====== RECORDS TO USE ======
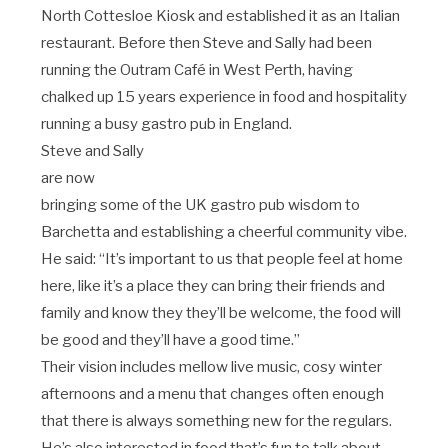
North Cottesloe Kiosk and established it as an Italian
restaurant. Before then Steve and Sally had been
running the Outram Café in West Perth, having
chalked up 15 years experience in food and hospitality
running a busy gastro pub in England.
Steve and Sally
are now
bringing some of the UK gastro pub wisdom to
Barchetta and establishing a cheerful community vibe.
He said: “It’s important to us that people feel at home
here, like it’s a place they can bring their friends and
family and know they they’ll be welcome, the food will
be good and they’ll have a good time.”
Their vision includes mellow live music, cosy winter
afternoons and a menu that changes often enough
that there is always something new for the regulars.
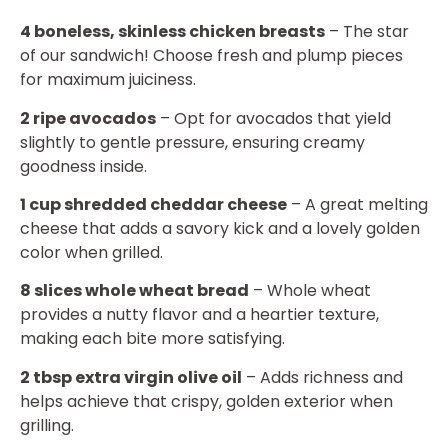
4 boneless, skinless chicken breasts
– The star
of our sandwich! Choose fresh and plump pieces
for maximum juiciness.
2 ripe avocados
– Opt for avocados that yield
slightly to gentle pressure, ensuring creamy
goodness inside.
1 cup shredded cheddar cheese
– A great melting
cheese that adds a savory kick and a lovely golden
color when grilled.
8 slices whole wheat bread
– Whole wheat
provides a nutty flavor and a heartier texture,
making each bite more satisfying.
2 tbsp extra virgin olive oil
– Adds richness and
helps achieve that crispy, golden exterior when
grilling.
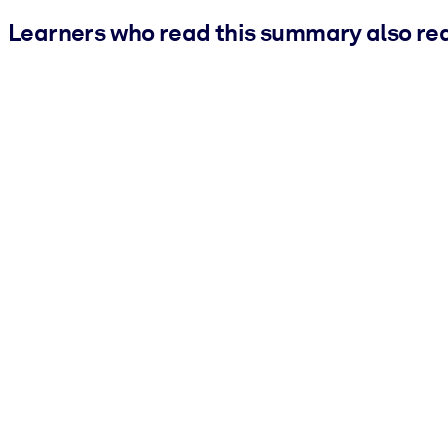
Learners who read this summary also re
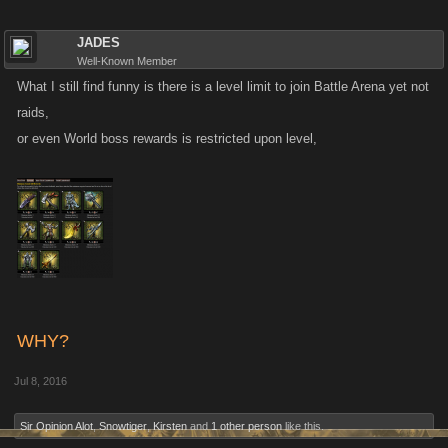
JADES
Well-Known Member
What I still find funny is there is a level limit to join Battle Arena yet not
raids,
or even World boss rewards is restricted upon level,
WHY?
Jul 8, 2016
Sir Opinion Alot
,
Snowtiger
,
Kirsten
and
1 other person
like this.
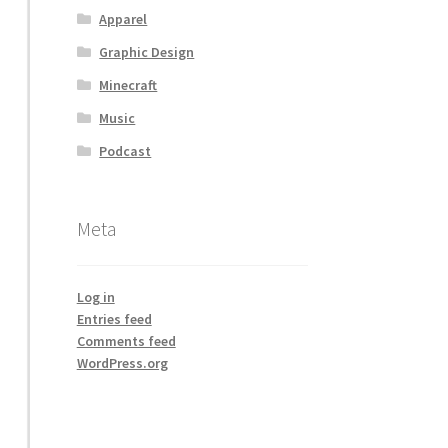
Apparel
Graphic Design
Minecraft
Music
Podcast
Meta
Log in
Entries feed
Comments feed
WordPress.org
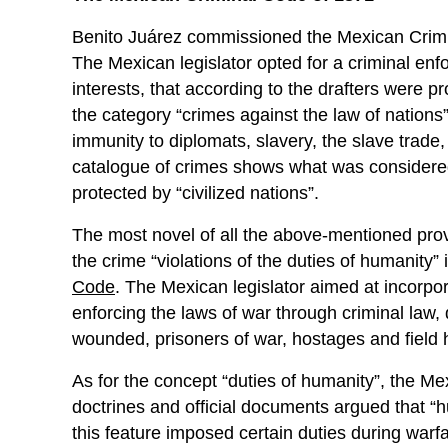
Benito Juárez commissioned the Mexican Crim
The Mexican legislator opted for a criminal enf
interests, that according to the drafters were p
the category “crimes against the law of nations”,
immunity to diplomats, slavery, the slave trade,
catalogue of crimes shows what was considered 
protected by “civilized nations”.
The most novel of all the above-mentioned prov
the crime “violations of the duties of humanity”
Code
. The Mexican legislator aimed at incorpor
enforcing the laws of war through criminal law,
wounded, prisoners of war, hostages and field h
As for the concept “duties of humanity”, the Mex
doctrines and official documents argued that “hu
this feature imposed certain duties during war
======
YOUR ASSIGNMENT – Find "The most novel" in the records. Copy its line and every line after it, exactly, through the last one.

REPLY TO THE EXERCISE –
The most novel of all the above-mentioned prov
the crime “violations of the duties of humanity”
Code
. The Mexican legislator aimed at incorpor
enforcing the laws of war through criminal law,
wounded, prisoners of war, hostages and field h
As for the concept “duties of humanity”, the Mex
doctrines and official documents argued that “hu
this feature imposed certain duties during war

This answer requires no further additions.